Document passage Start Marker

Wicked Saints Emily Duncan

Wicked Saints by Emily Duncan – Somehow I was lucky enough to be approved for an ARC on this one (St. Martin’s Press has always been kind to me).  To be honest, early reviews have me a little nervous, but with a title like: Wicked Saints and a series called: Something Dark and Holy… what’s not to love?! (Please be good.)

City of Stairs Robert Jackson Bennett

City of Stairs by Robert Jackson Bennett – The number of books this man has on my TBR list is seriously out of control.  Everything he puts out I feel like I need to read and I’ve yet to actually read any of them.  Worse still- the omnibus for The Divine Cities was on sale for $2.99 a couple months back (a steal) so I own all three and still haven’t read them.  Spring 2019, it is time.


The Stand by Stephen King – I have to work really hard not to read Stephen King all the time.  Even on his worst days, he still offers me more than a lot of what I feel like I’ve been reading lately.  And I still have SO MANY of his books on my TBR.  Lately I’ve been wanting to read the stand, because I feel like it will be epic on the scale of Under the Dome.  (At least that’s what I’m hoping for.  Please don’t let me down.)

Witchmark C.L. Polk

Witchmark by C.L. Polk – I realize this is a bizarre follow up to The Stand, but reading The Wolf in the Whale last month, I was reminded that romance really is a favorite genre of mine, when it’s done well.  So I suppose it’s not a coincidence that both Time Was and Witchmark landed on my Spring TBR.  It’s nominated for the Lambda award and seems to have great reviews so I’m very excited for it.

That’s it!  I probably will end up reading ten totally different things, but I’m hopeful I’ll at least make it through the six buddy reads I have planned.  What about you?  What’s on your Spring TBR?

Document passage End Marker
Dataset extract Start Marker

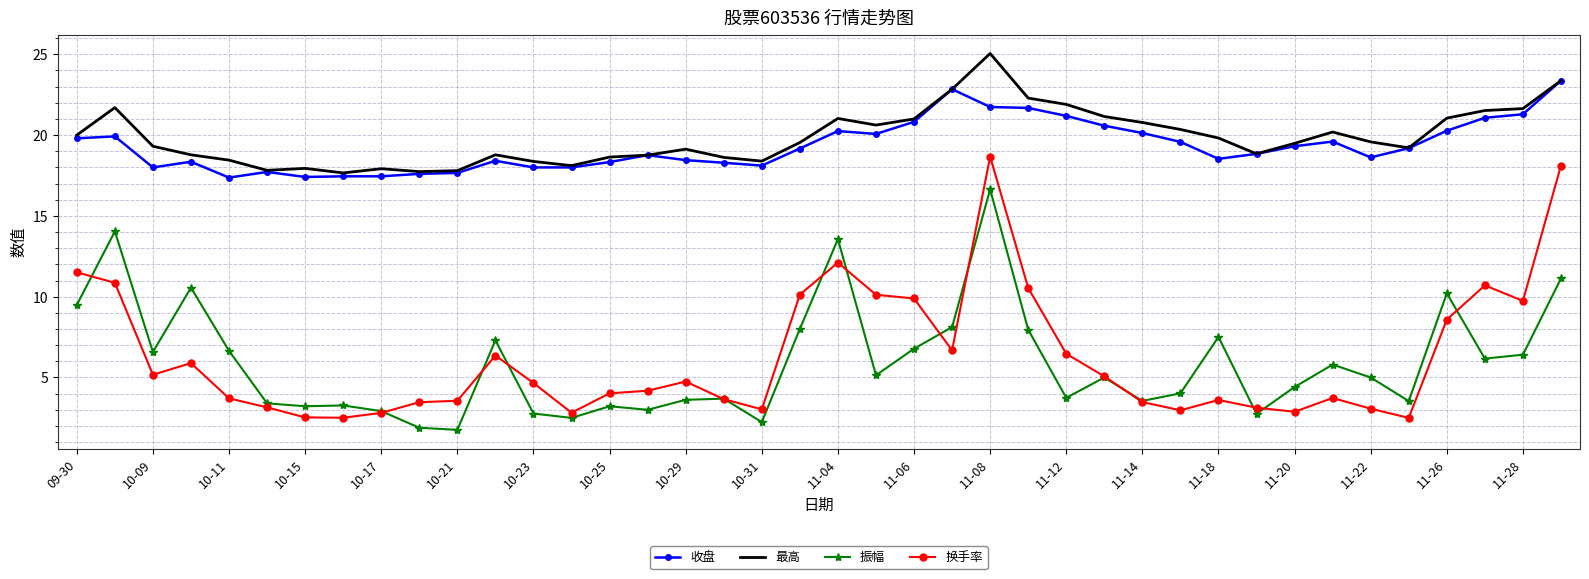

Which series has the widest spread of values?

换手率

Dataset extract End Marker

▶ [Instructions for the task] Copy from the spring reading-list post word for word, starting at "Witchmark C.L. Polk" and ending at "your Spring TBR?". The material plays no part in what comes next.

▶ [Response to this task]
Witchmark C.L. Polk

Witchmark by C.L. Polk – I realize this is a bizarre follow up to The Stand, but reading The Wolf in the Whale last month, I was reminded that romance really is a favorite genre of mine, when it’s done well.  So I suppose it’s not a coincidence that both Time Was and Witchmark landed on my Spring TBR.  It’s nominated for the Lambda award and seems to have great reviews so I’m very excited for it.

That’s it!  I probably will end up reading ten totally different things, but I’m hopeful I’ll at least make it through the six buddy reads I have planned.  What about you?  What’s on your Spring TBR?